The elephantnosed fish is found in the Niger River basin, where it prefers slow-moving muddy water. As the name suggests, it has long slender protrusion that looks like a nose, but is actually an extension of the mouth. It uses an electric field to help sense its surroundings. But the fish also has unusual eyes with a combination of photonic crystals, parabolic mirrors and a clustered arrangement of rods and cones that help it to see in the dark. This clustered arrangement on the retina is composed of thousands of tiny crystal cups rather than the smooth surfaces common to most animals.

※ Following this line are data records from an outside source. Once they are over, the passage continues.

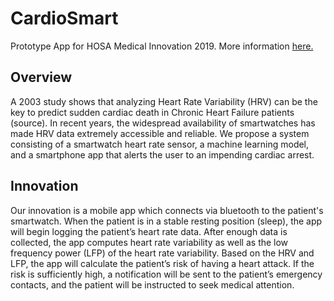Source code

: # CardioSmart
Prototype App for HOSA Medical Innovation 2019. More information [here.](https://docs.google.com/document/d/1pLR8QUFnIHLA7SvDt51z2ykeINMfY8b3HCHsPQwdz8s/edit?usp=sharing) 

## Overview
A 2003 study shows that analyzing Heart Rate Variability (HRV) can be the key to predict sudden cardiac death
in Chronic Heart Failure patients (source). In recent years, the widespread availability of smartwatches has made
HRV data extremely accessible and reliable. We propose a system consisting of a smartwatch heart rate sensor, 
a machine learning model, and a smartphone app that alerts the user to an impending cardiac arrest.

## Innovation
Our innovation is a mobile app which connects via bluetooth to the patient's smartwatch. When the patient is in a stable
resting position (sleep), the app will begin logging the patient’s heart rate data. After enough data is collected, the app
computes heart rate variability as well as the low frequency power (LFP) of the heart rate variability. Based on the HRV 
and LFP, the app will calculate the patient’s risk of having a heart attack. If the risk is sufficiently high, 
a notification will be sent to the patient’s emergency contacts, and the patient will be instructed to seek medical attention.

Inspired by the fish, as well as the compound eyes of lobsters, which are known for their high light sensitivity, Jiang and his team built an array of tiny parabolic mirrors and placed them on the surface of a hemispherical dome. Based on the principle of superposition, the “cells” capture light coming in from a variety of angles and then concentrate them to a single point. The result was a fourfold increase in sensitivity. “That makes the difference between a totally dark image you can’t see and an actually meaningful image,” Jiang said in a news release. The lens can be used with any type of imaging system.
While superposition compound eyes are extremely sensitive, that sensitivity comes at the expense of sharpness. When light from several sources is combined at a single point, brightness improves but distinctions become blurred. To compensate for this effect, Jiang’s group used a super-resolution-processing algorithm to produce crisp, clear pictures.